Aware of Mohler's "tremendous influence" in the evangelical community, the Soulforce group took a detour to the Louisville, Ky., campus during their national tour protesting on campuses of conservative religious schools.

Noting that the protest was purposefully orchestrated to gain media attention, Mohler said in a chapel sermon on Tuesday, "We are given every once in a while a foretaste of what is likely to come.

"I can only say that I believe any ministry that stands upon biblical authority and actually applies the whole counsel of God to all of life is going to confront moments like these," he stated, according to Baptist Press.

Despite the difficult moments, Mohler encouraged the students and faculty to continue to speak the Christian truth.

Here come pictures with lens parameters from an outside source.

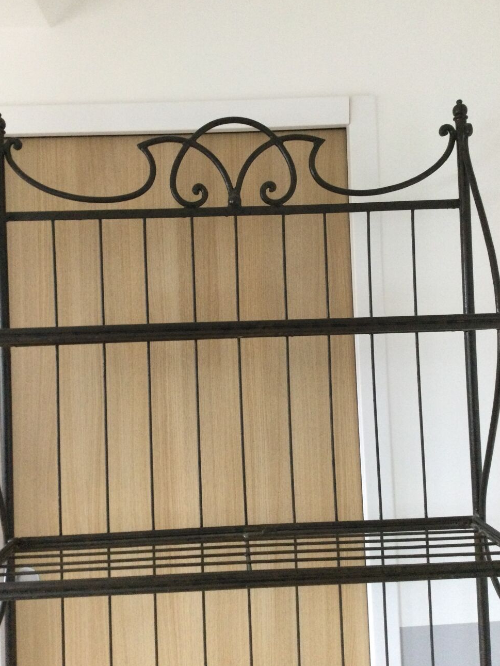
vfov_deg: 56.8
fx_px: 616
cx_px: 247
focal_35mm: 32
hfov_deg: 44.2
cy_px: 330
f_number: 2.4
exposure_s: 1/33
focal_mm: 3.3
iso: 250
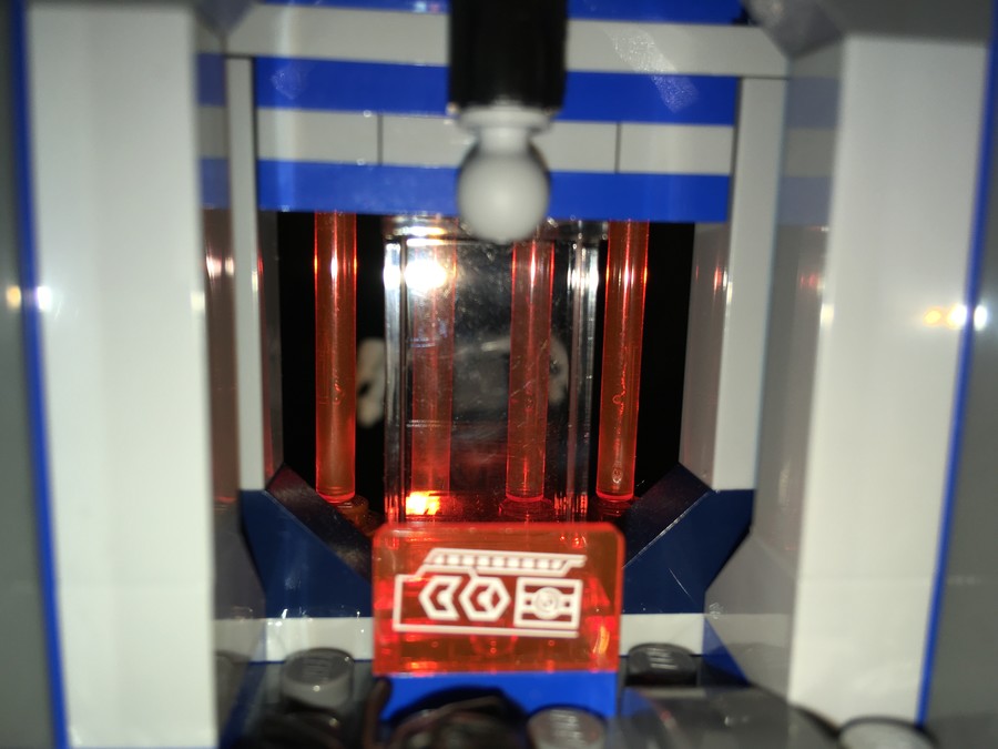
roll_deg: -1.5
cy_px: 374
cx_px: 499
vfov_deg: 48.2
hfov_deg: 61.7
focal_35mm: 29
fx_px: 836
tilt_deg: -10.0
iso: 25
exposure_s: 1/827
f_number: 2.2
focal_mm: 4.15
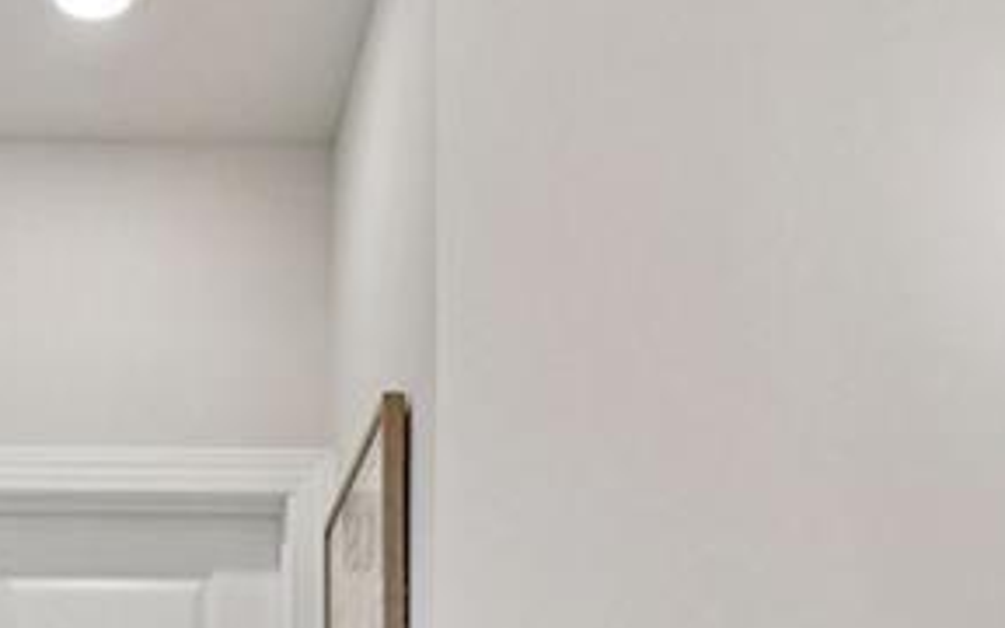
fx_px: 1589
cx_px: 101
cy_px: 1061
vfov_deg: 18.5
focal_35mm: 58
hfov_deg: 33.3
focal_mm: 16
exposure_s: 1/100
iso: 400
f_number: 8
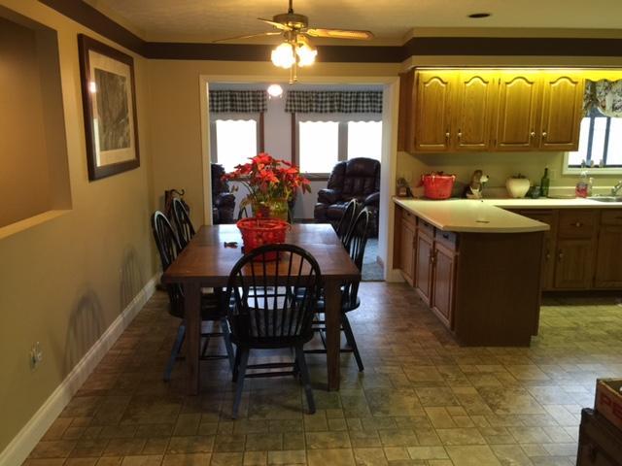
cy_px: 233
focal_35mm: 29
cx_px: 311
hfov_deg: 61.7
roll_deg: +0.4
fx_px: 521
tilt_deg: -10.4
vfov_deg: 48.2
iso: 80
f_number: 2.2
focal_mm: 4.15
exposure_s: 1/15
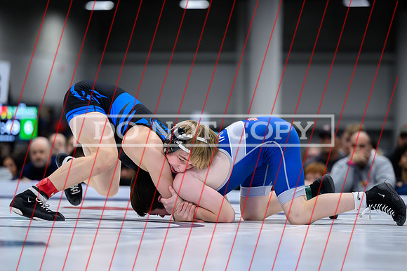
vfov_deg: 8.8
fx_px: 1773
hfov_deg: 13.1
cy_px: 143
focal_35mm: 157
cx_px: 185
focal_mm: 135
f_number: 2.8
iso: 9000
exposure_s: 1/800
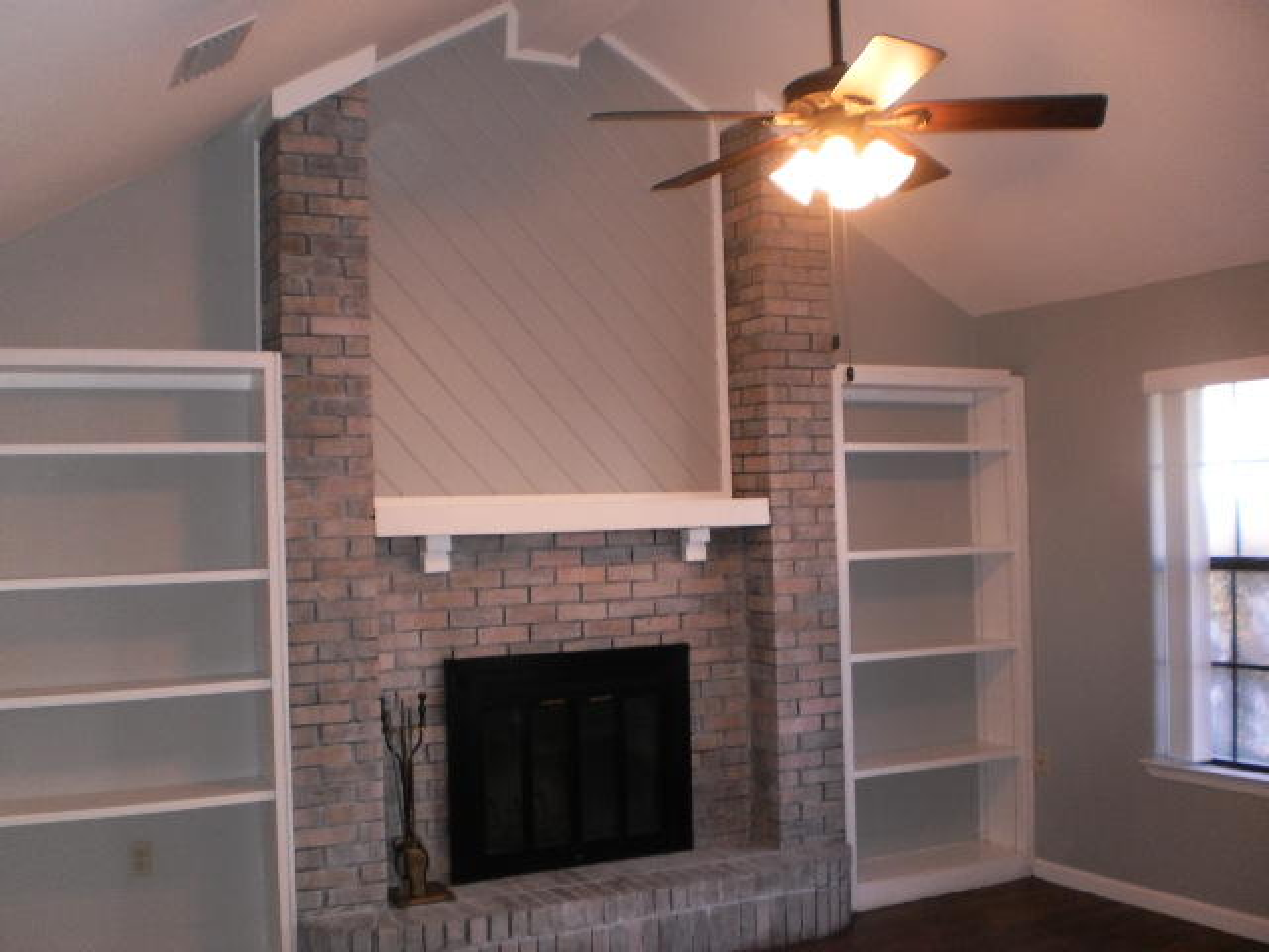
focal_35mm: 36
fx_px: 1320
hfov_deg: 51.4
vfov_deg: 39.7
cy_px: 476
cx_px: 634
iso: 125
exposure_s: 1/30
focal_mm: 6.3
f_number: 3.1
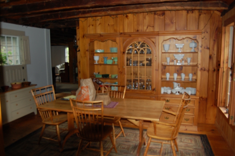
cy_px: 78
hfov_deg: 67.4
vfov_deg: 47.9
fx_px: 176
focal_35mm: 27
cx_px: 118
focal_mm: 18
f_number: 3.5
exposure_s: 1/60
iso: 400
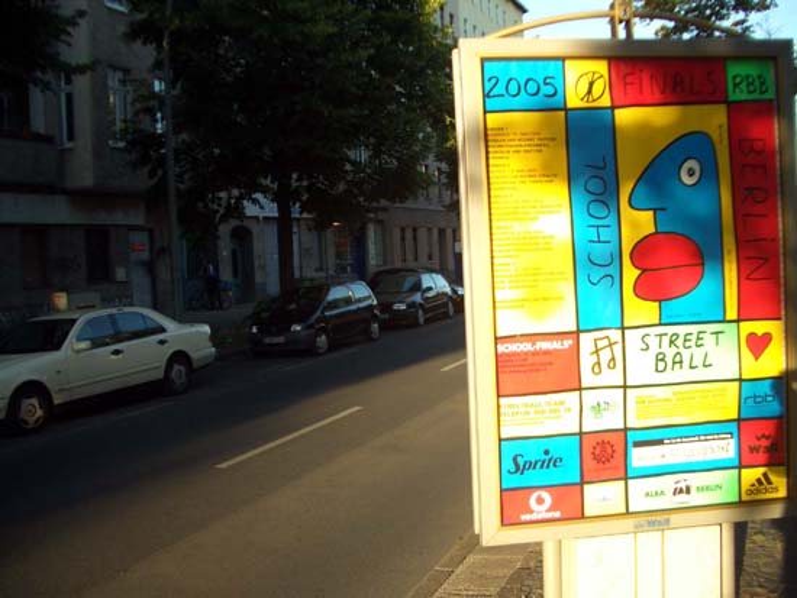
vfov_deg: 40.7
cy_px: 299
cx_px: 398
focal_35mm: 35
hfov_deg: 52.6
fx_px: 806
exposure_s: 1/250
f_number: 2.6
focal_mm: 5.8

"We should always be ready to give an answer for the hope that is in us," he said. "We should always be ready to speak on behalf of Christian truth, on behalf of the truth of God's Word. We should always, above all things, be ready to speak about the Gospel."

Just as he urged evangelical Christians in his blog to show compassion to those struggling with homosexuality, Mohler encouraged the Baptist students and faculty to pray for Soulforce. He said they need to pray not only for their "salvation from homosexuality" but also for "their salvation from sin and death."

The chapel attendants were reminded that all were born sinners and that they have "a salvation from sin equally as ugly, equally as deadly."

Mohler was not on campus when Soulforce staged the sit-in. The 12 protestors who remained on campus were arrested on charges of criminal trespassing.